Introduction to Computer Organization

What happens when you call gcc?

C preprocessor

  • Handles macros:
    • #define
    • #ifdef
    • #if

This is usually just a simple search-find-replace operation. You just find the macro, and replace it with the definition you have provided.

gcc -E foo.c > foo.i

(foo.i contains preprocessed source code)

Compiler

Converts it to the assembly program. A fairly involved process, and a lot of effort that goes into this conversion.

  • Able to handle any amount of whitespace inbetween commands
gcc -S foo.c

(foo.s contains textual assembly)

Assembler

Takes the assembly code, and produces ones and zeroes. Produces "object file".

as foo.s -o foo.o

or

gcc -c foo.s

Linker

Takes all the object files and links it into one. It's not just when you're having a super complex program – it happens all the time. Whenever you use any libraries, you have to link the libraries.

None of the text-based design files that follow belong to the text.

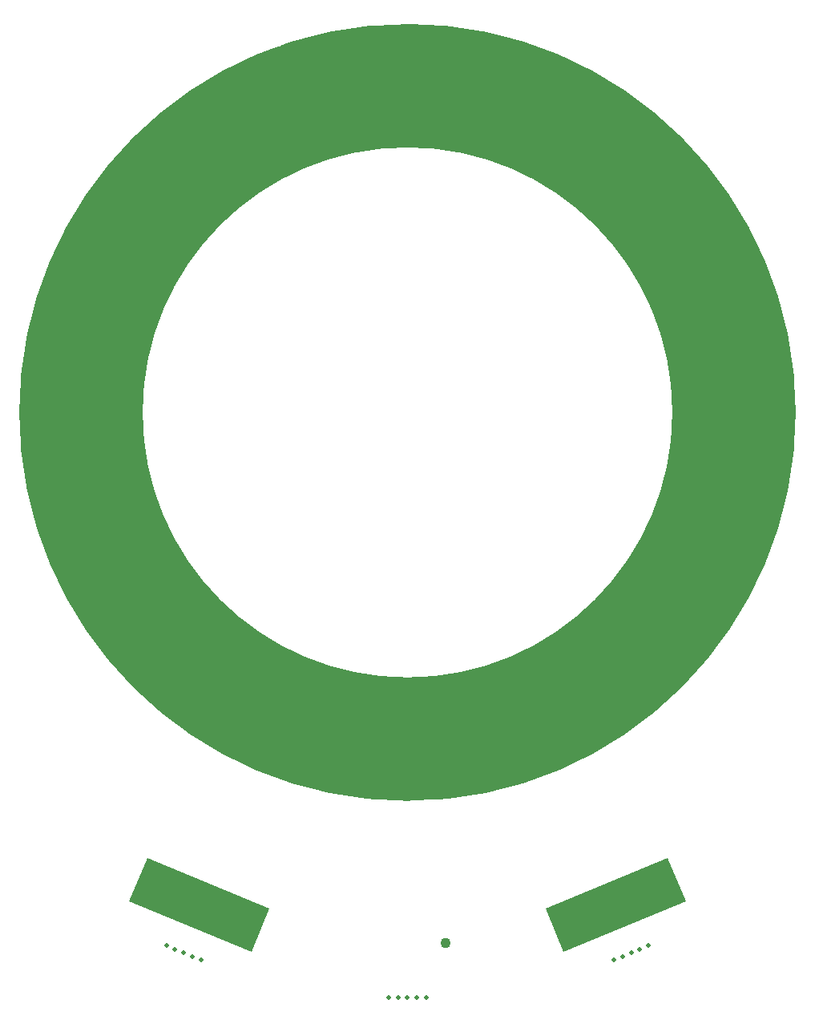
<source format=gbs>
G04 #@! TF.FileFunction,Soldermask,Bot*
%FSLAX46Y46*%
G04 Gerber Fmt 4.6, Leading zero omitted, Abs format (unit mm)*
G04 Created by KiCad (PCBNEW 4.0.2-1.fc23-product) date Sat 04 Jun 2016 12:08:20 BST*
%MOMM*%
G01*
G04 APERTURE LIST*
%ADD10C,0.150000*%
%ADD11C,13.000000*%
%ADD12C,0.500000*%
%ADD13C,1.100000*%
G04 APERTURE END LIST*
D10*
D11*
X179250000Y-89250000D02*
G75*
G03X179250000Y-89250000I-34500000J0D01*
G01*
D10*
G36*
X161239552Y-146238483D02*
X159326135Y-141619085D01*
X172260448Y-136261517D01*
X174173865Y-140880915D01*
X161239552Y-146238483D01*
X161239552Y-146238483D01*
G37*
G36*
X115326135Y-140880915D02*
X117239552Y-136261517D01*
X130173865Y-141619085D01*
X128260448Y-146238483D01*
X115326135Y-140880915D01*
X115326135Y-140880915D01*
G37*
D12*
X144750000Y-49500000D03*
X143750000Y-49500000D03*
X142750000Y-49500000D03*
X145750000Y-49500000D03*
X146750000Y-49500000D03*
X129540000Y-52530000D03*
X128616120Y-52912683D03*
X127692241Y-53295367D03*
X130463880Y-52147317D03*
X131387759Y-51764633D03*
X116640000Y-61140000D03*
X115932893Y-61847107D03*
X115225786Y-62554214D03*
X117347107Y-60432893D03*
X118054214Y-59725786D03*
X108030000Y-74040000D03*
X107647317Y-74963880D03*
X107264633Y-75887759D03*
X108412683Y-73116120D03*
X108795367Y-72192241D03*
X105000000Y-89250000D03*
X105000000Y-90250000D03*
X105000000Y-91250000D03*
X105000000Y-88250000D03*
X105000000Y-87250000D03*
X108030000Y-104460000D03*
X108412683Y-105383880D03*
X108795367Y-106307759D03*
X107647317Y-103536120D03*
X107264633Y-102612241D03*
X116640000Y-117360000D03*
X117347107Y-118067107D03*
X118054214Y-118774214D03*
X115932893Y-116652893D03*
X115225786Y-115945786D03*
X121120000Y-146300000D03*
X122043880Y-146682683D03*
X122967759Y-147065367D03*
X120196120Y-145917317D03*
X119272241Y-145534633D03*
X144750000Y-151000000D03*
X145750000Y-151000000D03*
X146750000Y-151000000D03*
X143750000Y-151000000D03*
X142750000Y-151000000D03*
X168380000Y-146300000D03*
X169303880Y-145917317D03*
X170227759Y-145534633D03*
X167456120Y-146682683D03*
X166532241Y-147065367D03*
X172860000Y-117360000D03*
X173567107Y-116652893D03*
X174274214Y-115945786D03*
X172152893Y-118067107D03*
X171445786Y-118774214D03*
X181470000Y-104460000D03*
X181852683Y-103536120D03*
X182235367Y-102612241D03*
X181087317Y-105383880D03*
X180704633Y-106307759D03*
X184500000Y-89250000D03*
X184500000Y-88250000D03*
X184500000Y-87250000D03*
X184500000Y-90250000D03*
X184500000Y-91250000D03*
X181470000Y-74040000D03*
X181087317Y-73116120D03*
X180704633Y-72192241D03*
X181852683Y-74963880D03*
X182235367Y-75887759D03*
X172860000Y-61140000D03*
X172152893Y-60432893D03*
X171445786Y-59725786D03*
X173567107Y-61847107D03*
X174274214Y-62554214D03*
X159960000Y-52530000D03*
X159036120Y-52147317D03*
X158112241Y-51764633D03*
X160883880Y-52912683D03*
X161807759Y-53295367D03*
D13*
X144740000Y-121250000D03*
X142750000Y-127250000D03*
X148750000Y-145250000D03*
M02*

</source>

id foo.o bar.o _bunch_of_other_stuff -o a.out

A common example of linker errors:

  • Defining two main functions. This is because the linker doesn't know which function to call.
  • Forgetting to #include libraries

You can run gcc -V to run the program in verbose mode.

Memory Layout

In a program, once again, there is the code segment, the static data segment, the heap data segment, and the stack segment. The code segment and static data segment is located in the object file, and the stack and heap are dynamically generated.

Linker

If you have a file hello.o and a file stdio.o, then each file has its own code segment, C1 and C2, and data segment, D1 and D2. How can these two be linked together?

Here is one idea: store C1 and C2 sequentially, and D1 and D2 sequentially. The problem is, in the new merged object file, almost all of the addresses in the code and data segments have shifted! This is clearly a problem.

  • If you have a function foo() at address 0 in C1, and a function bar() at address 0 in C2, if you call bar() you will actually call foo().

The question is, how do you keep track of the changed addresses of instructions and data?

This affects:

  • Loads and stores. The loads and stores access data, and you need to know the location of the data.
  • Branching. You have to be able to specify the location of these instructions to branch to.

Useful Data Structures

Here is a useful example:

extern float sin(); // math.h
extern printf(), scanf(); // stdio.h

main() {
    double x, result;
    printf("Type number:");
    scanf("%f", &x);
    result = sin(x);
    printf("Sine is %f\n", result);
}

If you compile the main.c file, you produce a main.o object file. This has a text section with the function calls, a data section (globals, static locals, and stricts), symbol table, and relocation table.

Relocation Table

Keeps track of the subset of instructions that you need to track. This is the table of instructions that can move.

For example, let's say that the first printf call is in the text section at the location 30. Then, in the relocation table, you could have a value in the relocation table:

printf  T[30]

Symbol Table

Same as the relocation table, but for subsets of variables that can move instead.

What the linker does now

You have three .c files, and you have now a code segment composed of the text from main.o, stdio.o, and math.o. Followed by this is the data from main.o, stdio.o, and math.o.

In each symbol table and relocation table, the offsets don't change compared to the base of the file. This allows you to compute the absolute address. You can use the length of the object file along with the offsets to compute the final address.

Note that nothing in the stack or heap is in the relocation table or symbol table, because they are not in the data segment.